### TEXTE FOURNI
◆ ◆ ◆ ◆ ◆
Contre la répression envers les "Six de Haguenau" rassemblement devant le TGI de Strasbourg le 9 novembre

La fédération SUD éducation soutiens les "Six de Haguenau"
jeudi 13 octobre 2016

La fédération SUD éducation apporte sa solidarité la plus complète à ces syndicalistes victimes de la répression et apporte son soutien aux exigences de l’intersyndicale de l’Alsace.

Les actes de répression, les arrestations, les condamnations des manifestant-e-s se multiplient. C’est inacceptable ! Nous ne nous laisserons pas intimider !

La fédération SUD éducation affirme sa solidarité avec les réprimé-e-s et exige l’abandon des poursuites et leur relaxe. Nous appelons l’ensemble des organisations syndicales et collectifs de lutte à organiser la solidarité.

COMMUNIQUÉ DE SUD EDUCATION ALSACE

Dans le cadre de la défense d’un de ses membres, ainsi que de cinq autres syndicalistes (quatre de la CGT et un de FO), convoqués pour être jugés en correctionnelle au Tribunal de Grande Instance de Strasbourg le 9 novembre prochain,

Qu’est-ce qui est reproché aux « Six de Haguenau » ?

D’avoir participé aux initiatives prises sur Haguenau lors de la journée nationale de grève et de manifestations du 19 mai pour le retrait de la loi Travail.

En effet, le jeudi 19 mai 2016, en tout début de matinée, dans le cadre du mouvement social contre "le projet de loi Travail", a eu lieu sur la zone industrielle à la limite de Schweighouse-sur-Moder, une opération de barrage filtrant d’un rond-point, aux bretelles d’entrée et de sortie de la rocade de contournement de Haguenau.
◆ ◆ ◆ ◆ ◆
### DONNÉES BRUTES

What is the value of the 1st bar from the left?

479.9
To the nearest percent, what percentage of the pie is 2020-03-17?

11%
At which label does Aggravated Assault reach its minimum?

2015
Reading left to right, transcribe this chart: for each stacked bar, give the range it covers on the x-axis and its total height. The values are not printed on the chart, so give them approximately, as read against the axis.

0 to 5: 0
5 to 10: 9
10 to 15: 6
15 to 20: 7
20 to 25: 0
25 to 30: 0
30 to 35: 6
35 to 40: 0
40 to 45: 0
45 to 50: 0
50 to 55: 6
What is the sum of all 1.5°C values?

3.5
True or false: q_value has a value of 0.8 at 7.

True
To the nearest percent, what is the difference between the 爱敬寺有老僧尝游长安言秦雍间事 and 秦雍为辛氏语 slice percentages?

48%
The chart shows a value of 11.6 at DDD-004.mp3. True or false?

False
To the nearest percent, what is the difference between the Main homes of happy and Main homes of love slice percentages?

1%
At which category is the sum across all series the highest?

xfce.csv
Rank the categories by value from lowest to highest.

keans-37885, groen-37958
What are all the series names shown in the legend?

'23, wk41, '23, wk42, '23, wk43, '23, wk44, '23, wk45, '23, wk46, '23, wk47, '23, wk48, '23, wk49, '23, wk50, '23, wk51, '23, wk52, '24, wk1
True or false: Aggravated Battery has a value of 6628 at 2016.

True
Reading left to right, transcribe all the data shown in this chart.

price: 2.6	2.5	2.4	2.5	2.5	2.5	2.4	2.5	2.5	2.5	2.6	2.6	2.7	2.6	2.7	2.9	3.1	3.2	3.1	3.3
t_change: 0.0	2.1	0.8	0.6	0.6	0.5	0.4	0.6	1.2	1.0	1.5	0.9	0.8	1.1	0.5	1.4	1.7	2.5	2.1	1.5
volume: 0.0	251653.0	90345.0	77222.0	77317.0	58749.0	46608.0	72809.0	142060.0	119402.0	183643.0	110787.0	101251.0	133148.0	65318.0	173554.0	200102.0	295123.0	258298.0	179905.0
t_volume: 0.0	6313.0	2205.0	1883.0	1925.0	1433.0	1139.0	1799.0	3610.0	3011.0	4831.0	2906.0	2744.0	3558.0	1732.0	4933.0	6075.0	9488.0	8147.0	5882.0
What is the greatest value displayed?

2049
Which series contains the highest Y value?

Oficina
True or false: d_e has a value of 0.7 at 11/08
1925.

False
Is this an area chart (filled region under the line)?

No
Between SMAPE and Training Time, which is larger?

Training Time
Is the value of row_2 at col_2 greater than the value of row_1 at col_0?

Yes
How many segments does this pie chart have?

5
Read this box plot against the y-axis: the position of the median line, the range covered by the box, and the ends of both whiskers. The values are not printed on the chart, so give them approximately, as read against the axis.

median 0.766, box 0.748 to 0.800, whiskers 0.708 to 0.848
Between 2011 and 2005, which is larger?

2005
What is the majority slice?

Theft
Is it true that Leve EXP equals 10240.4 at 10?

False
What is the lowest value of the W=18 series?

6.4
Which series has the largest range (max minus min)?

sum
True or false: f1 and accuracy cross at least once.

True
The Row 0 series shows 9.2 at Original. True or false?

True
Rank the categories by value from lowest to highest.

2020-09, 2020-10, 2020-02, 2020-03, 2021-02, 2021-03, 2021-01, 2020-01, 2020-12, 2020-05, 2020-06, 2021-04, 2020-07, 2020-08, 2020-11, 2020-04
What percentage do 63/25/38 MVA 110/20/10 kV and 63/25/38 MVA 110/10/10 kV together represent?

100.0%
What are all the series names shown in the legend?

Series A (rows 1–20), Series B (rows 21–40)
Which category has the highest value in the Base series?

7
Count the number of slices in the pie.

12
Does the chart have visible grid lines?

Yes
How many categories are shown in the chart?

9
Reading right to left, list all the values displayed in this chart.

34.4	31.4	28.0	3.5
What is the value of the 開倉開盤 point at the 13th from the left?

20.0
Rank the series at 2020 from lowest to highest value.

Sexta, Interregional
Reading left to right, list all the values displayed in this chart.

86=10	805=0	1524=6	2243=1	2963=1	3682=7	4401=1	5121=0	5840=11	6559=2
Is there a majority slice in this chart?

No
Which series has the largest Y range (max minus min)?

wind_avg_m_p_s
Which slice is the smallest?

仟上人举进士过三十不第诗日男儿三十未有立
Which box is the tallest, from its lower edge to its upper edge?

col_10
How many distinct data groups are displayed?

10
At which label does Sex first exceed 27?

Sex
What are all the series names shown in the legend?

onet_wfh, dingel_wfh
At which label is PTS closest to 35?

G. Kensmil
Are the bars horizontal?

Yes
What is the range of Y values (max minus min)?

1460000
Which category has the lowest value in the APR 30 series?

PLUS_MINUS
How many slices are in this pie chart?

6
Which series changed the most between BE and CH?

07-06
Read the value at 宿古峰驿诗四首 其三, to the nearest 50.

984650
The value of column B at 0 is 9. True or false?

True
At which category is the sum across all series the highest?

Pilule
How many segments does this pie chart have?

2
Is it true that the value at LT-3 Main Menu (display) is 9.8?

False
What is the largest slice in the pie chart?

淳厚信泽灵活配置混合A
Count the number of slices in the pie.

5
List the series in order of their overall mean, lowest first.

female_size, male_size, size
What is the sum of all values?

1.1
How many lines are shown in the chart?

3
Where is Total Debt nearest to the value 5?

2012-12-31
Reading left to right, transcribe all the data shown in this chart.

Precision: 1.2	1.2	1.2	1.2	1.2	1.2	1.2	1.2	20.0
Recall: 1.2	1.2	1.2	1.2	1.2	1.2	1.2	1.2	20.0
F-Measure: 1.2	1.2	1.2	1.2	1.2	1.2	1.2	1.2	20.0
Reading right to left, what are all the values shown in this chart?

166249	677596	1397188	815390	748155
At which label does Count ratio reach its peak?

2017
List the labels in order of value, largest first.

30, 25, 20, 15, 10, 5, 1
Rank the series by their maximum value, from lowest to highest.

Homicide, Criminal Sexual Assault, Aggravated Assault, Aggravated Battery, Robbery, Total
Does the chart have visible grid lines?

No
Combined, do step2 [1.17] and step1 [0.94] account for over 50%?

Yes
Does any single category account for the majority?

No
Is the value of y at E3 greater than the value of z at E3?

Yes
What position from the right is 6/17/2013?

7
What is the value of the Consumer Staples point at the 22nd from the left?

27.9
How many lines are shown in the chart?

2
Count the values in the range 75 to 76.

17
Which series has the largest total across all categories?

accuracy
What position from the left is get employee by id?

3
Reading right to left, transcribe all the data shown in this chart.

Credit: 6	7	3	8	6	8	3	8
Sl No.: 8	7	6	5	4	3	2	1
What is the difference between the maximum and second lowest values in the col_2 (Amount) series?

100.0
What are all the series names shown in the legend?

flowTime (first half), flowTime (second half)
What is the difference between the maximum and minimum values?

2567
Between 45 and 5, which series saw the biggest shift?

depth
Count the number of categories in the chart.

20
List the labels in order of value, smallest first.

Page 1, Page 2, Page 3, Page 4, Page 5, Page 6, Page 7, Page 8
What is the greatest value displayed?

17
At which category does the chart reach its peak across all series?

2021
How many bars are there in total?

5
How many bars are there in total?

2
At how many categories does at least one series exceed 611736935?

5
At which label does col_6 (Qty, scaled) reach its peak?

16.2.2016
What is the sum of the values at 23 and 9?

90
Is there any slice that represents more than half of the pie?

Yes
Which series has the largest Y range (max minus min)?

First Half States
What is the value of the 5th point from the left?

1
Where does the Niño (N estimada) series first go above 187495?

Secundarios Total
◆ ◆ ◆ ◆ ◆
### CONSIGNES
(1) Dans le passage du communiqué qui commence à « La fédération SUD éducation apporte » et se termine à « organiser la solidarité. », renommez « solidarité » en « fraternité ».
(2) Les affirmations suivantes concordent-elles avec le communiqué ? Répondez par oui ou non pour chacune, en citant les mots du communiqué qui tranchent.
(a) Un rassemblement est prévu devant le TGI de Strasbourg le 9 novembre.
(b) Les six syndicalistes poursuivis appartiennent tous à la CGT.
(c) Le barrage filtrant du 19 mai a eu lieu en fin d'après-midi.
(3) Poursuivez le communiqué sur les « Six de Haguenau » à la suite de sa dernière phrase.
Les lignes constituent un matériau à part, indépendant du communiqué.

### RÉPONSES
(1)
La fédération SUD éducation apporte sa fraternité la plus complète à ces syndicalistes victimes de la répression et apporte son soutien aux exigences de l’intersyndicale de l’Alsace.

Les actes de répression, les arrestations, les condamnations des manifestant-e-s se multiplient. C’est inacceptable ! Nous ne nous laisserons pas intimider !

La fédération SUD éducation affirme sa fraternité avec les réprimé-e-s et exige l’abandon des poursuites et leur relaxe. Nous appelons l’ensemble des organisations syndicales et collectifs de lutte à organiser la fraternité.

(2)
(a) Oui : « rassemblement devant le TGI de Strasbourg le 9 novembre ».
(b) Non : « quatre de la CGT et un de FO ».
(c) Non : « en tout début de matinée ».

(3)
A l’appel de six organisations de salariés et de lycéens, près de 200 personnes ont pris part à l’action. A Haguenau, comme partout en France, des millions et des millions de travailleurs et de jeunes ont ainsi manifesté, fait grève, pris de nombreuses initiatives pour imposer le retrait de la loi Travail.

Il faut replacer cette journée d’action dans son contexte : celui d’un mouvement social engagé alors depuis plus de deux mois et de l’utilisation de l’article 49.3 de la constitution par le 1er ministre la semaine précédente. Il faut garder à l’esprit les appels des confédérations et des fédérations syndicales nationales à durcir le mouvement pour obtenir satisfaction.

Y avait-il un appel des organisations visées au travers de ces militants à occuper cette rocade de contournement ? Non. Cette action, improvisée lors d’un rassemblement de 200 personnes, ne faisait que traduire l’exaspération de millions d’autres contre la loi Travail et l’arbitraire du gouvernement. Il est donc absolument inacceptable que certain-e-s puissent être tenu-e-s pour responsables en leur nom propre des actions collectives décidées sur le vif.

Il n’y a eu aucun dégât. Tout s’est déroulé dans le calme et sans incident. Les militants incriminés n’ont commis aucun acte individuel quelconque passible de poursuites.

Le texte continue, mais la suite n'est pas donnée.